KÜNYE
Kitap Adı:
Körlük
Yazarı: Jose
Saramago
Basım: Kırmızı
Kedi Yayınevi- 1.Basım- 2017
Sayfa: 331
Tür: Roman, Distopya
İNCELEME:
Jose
Saramago’nun distopik romanı ‘Körlük’, 1998 yılında Nobel Edebiyat Ödülü
kazanmıştır.
Konusu ise
insanlığın zor durumlarda, yaşama mücadelesine girdiği ya da gücü eline aldığı
anda gelebildiği noktayı, aştığı sınırları, ahlaki değerleri bir anda nasıl yok
saydığını, bencilliğini, şiddeti, tecavüzü, sömürüyü anlatıyor. Ürkütücü ve yer
yer tiksindirici bir hikâye anlatıyor. Ürkütücü olan kısmı anlatı ile ilgili ‘bu
kadarı da yaşanmaz, çok fazla abartmış yazar’ diyemiyor olmamız sanırım. Ayrıca
18 yaş altı okuyucular için de bir uyarı mahiyetinde paylaşayım ki kitap bence
fazlaca cinsel betimleme içeriyor.
Konuyla
ilgili detaylı bilgiyi ise kitap arka kapağındaki yazıya bırakıyorum:
“Adı
bilinmeyen bir ülkenin adı bilinmeyen bir kentinde, arabasının direksiyonunda
trafik ışığının yeşile dönmesini bekleyen bir adam ansızın kör olur. Ancak
karanlıklara değil, bembeyaz bir boşluğa gömülür. Arkasından, körlük salgını
bütün kente, hatta bütün ülkeye yayılır. Ne yönetim kalır ülkede, ne de düzen;
bütün körler karantinaya alınır. Hayal bile edilemeyecek bir kaos, pislik, açlık
ve zorbalık hüküm sürmektedir artık. Yaşam durmuştur, insanların tek çabası, ne
pahasına olursa olsun hayatta kalmaktır. Roman, kentteki akıl hastanesinde
karantinaya alınan, oradan kurtulunca da birbirinden ayrılmayan, biri çocuk
yedi kişiye odaklanır. Aralarında, bütün kentte gözleri gören tek kişi olan ve
gruptakilere rehberlik eden bir kadın da vardır. Bu yedi kişi, cehenneme dönen
bu kentte, hayatta kalabilmek için inanılmaz bir mücadele verir. Saramago’nun
müthiş bir gözlem gücüyle betimlediği bu kaotik dünya, insanın karanlık yüzünün
simgesi.”
Saramagonun
kendine has bir anlatı üslubu var. Konuşmaları konuşma çizgisi kullanmadan, yazının
akışı içerisinde sadece virgüllerle ayırarak veriyor. Noktalama işaretlerini
çok az kullanıyor. Kimileri bu tarzı sevse de açıkçası noktalama işaretlerinin
anlamı etkilediğini ve dolayısıyla -anlatılanı daha kolay anlaşılır kıldığından-
akıcılığı da etkilediğini düşündüğümden beni biraz rahatsız ediyor. Yer yer
bunu şimdi kim söyledi diye geri döndüğüm çok oldu. Yine de konusu itibariyle
okunması gereken kitaplardan olduğunu düşünüyorum.
İnsanın
içindeki karanlığa, ilk fırsatta ortaya döktüğü kötülüğe dair bir insanlık
eleştirisi.
"Ben, kötü yürekliliğin ve
kötülüğün bir sınırı olabileceğini hiç mi hiç sanmıyorum."

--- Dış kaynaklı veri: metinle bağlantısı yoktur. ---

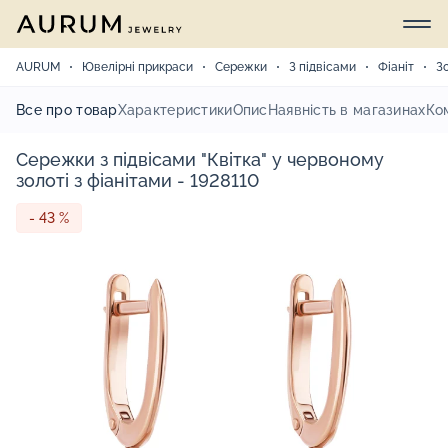
AURUM
Ювелірні прикраси
Сережки
З підвісами
Фіаніт
З
Все про товар
Характеристики
Опис
Наявність в магазинах
Ко
Сережки з підвісами "Квітка" у червоному
золоті з фіанітами - 1928110
- 43 %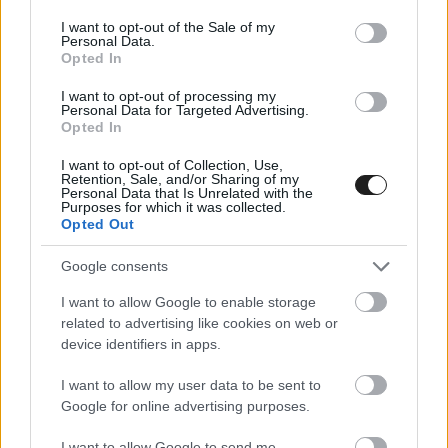
consent section.
I want to opt-out of the Sale of my
Personal Data.
Opted In
I want to opt-out of processing my
Personal Data for Targeted Advertising.
Opted In
I want to opt-out of Collection, Use,
Retention, Sale, and/or Sharing of my
Personal Data that Is Unrelated with the
Purposes for which it was collected.
Opted Out
Miután a McLaren szárnya annyira hajlik, hogy
csukott DRS-el is egyfajta mini DRS alakul ki, ami
Google consents
nyilvánvalóan növeli az egyenesbeli tempót,
I want to allow Google to enable storage
related to advertising like cookies on web or
felmerül a kérdés, hogy Oscar Piastri enélkül is
device identifiers in apps.
maga mögött tudta-e volna tartani az őt
I want to allow my user data to be sent to
többször is DRS-sel támadó, ám előzni sosem
Google for online advertising purposes.
tudó Charles Leclerc-t, vagy a szárny jelentette
I want to allow Google to send me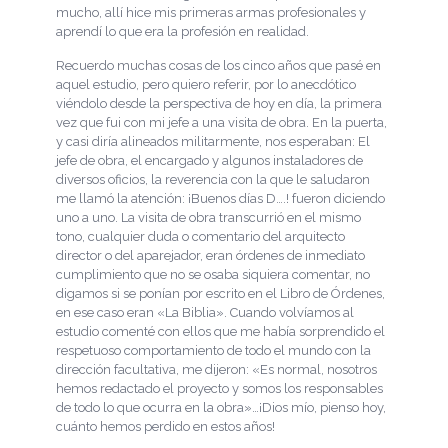
mucho, allí hice mis primeras armas profesionales y
aprendí lo que era la profesión en realidad.
Recuerdo muchas cosas de los cinco años que pasé en
aquel estudio, pero quiero referir, por lo anecdótico
viéndolo desde la perspectiva de hoy en día, la primera
vez que fui con mi jefe a una visita de obra. En la puerta,
y casi diría alineados militarmente, nos esperaban: El
jefe de obra, el encargado y algunos instaladores de
diversos oficios, la reverencia con la que le saludaron
me llamó la atención: ¡Buenos días D….! fueron diciendo
uno a uno. La visita de obra transcurrió en el mismo
tono, cualquier duda o comentario del arquitecto
director o del aparejador, eran órdenes de inmediato
cumplimiento que no se osaba siquiera comentar, no
digamos si se ponían por escrito en el Libro de Órdenes,
en ese caso eran «La Biblia». Cuando volvíamos al
estudio comenté con ellos que me había sorprendido el
respetuoso comportamiento de todo el mundo con la
dirección facultativa, me dijeron: «Es normal, nosotros
hemos redactado el proyecto y somos los responsables
de todo lo que ocurra en la obra»…¡Dios mío, pienso hoy,
cuánto hemos perdido en estos años!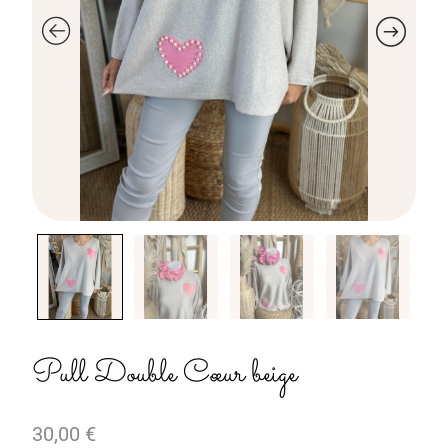
Pull Double Cœur beige
30,00
€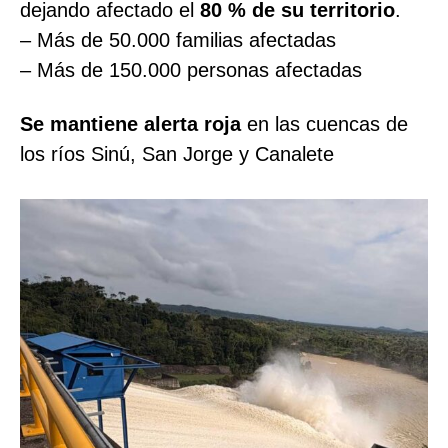
dejando afectado el
80 % de su territorio
.
– Más de 50.000 familias afectadas
– Más de 150.000 personas afectadas
Se mantiene alerta roja
en las cuencas de
los ríos Sinú, San Jorge y Canalete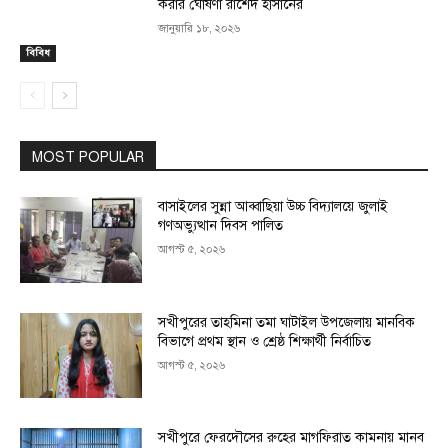
করার ঘোষণা রাশেদ হাসানের
জানুয়ারি ১৮, ২০২৬
বিবিধ
MOST POPULAR
বাসাইলের সুন্না আব্বাছিয়া উচ্চ বিদ্যালয়ে জুলাই
গণঅভ্যুত্থান দিবস পালিত
আগস্ট ৫, ২০২৬
সখীপুরের তাহমিনা তমা ঘাটাইল উপজেলায় মানবিক
বিভাগে প্রথম স্থান ও শ্রেষ্ঠ শিক্ষার্থী নির্বাচিত
আগস্ট ৫, ২০২৬
সখীপুরে ফেরদৌসের রুহের মাগফিরাত কামনায় মানব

KİTAPTAN SEVDİĞİM ALINTILAR:
“Gönül pencerelerindeki
körlük, vicdan duvarlarındaki sağırlıktır insanları duyarsız kılan.”
“Her
hareketimizden önce bütün sonuçlarını tahmin etmeye çalışsak, bunları ciddi
olarak düşünsek, önce kesin sonuçları, sonra olası sonuçları, sonra
rastlantısal sonuçları, daha sonra da hayali sonuçları düşünmeye kalksak,
kımıldayamayız bile, tek bir adım atamayız.”
“…Herkesin
bildiği gibi, kötülük, daima en kolay yapılan şeydir.”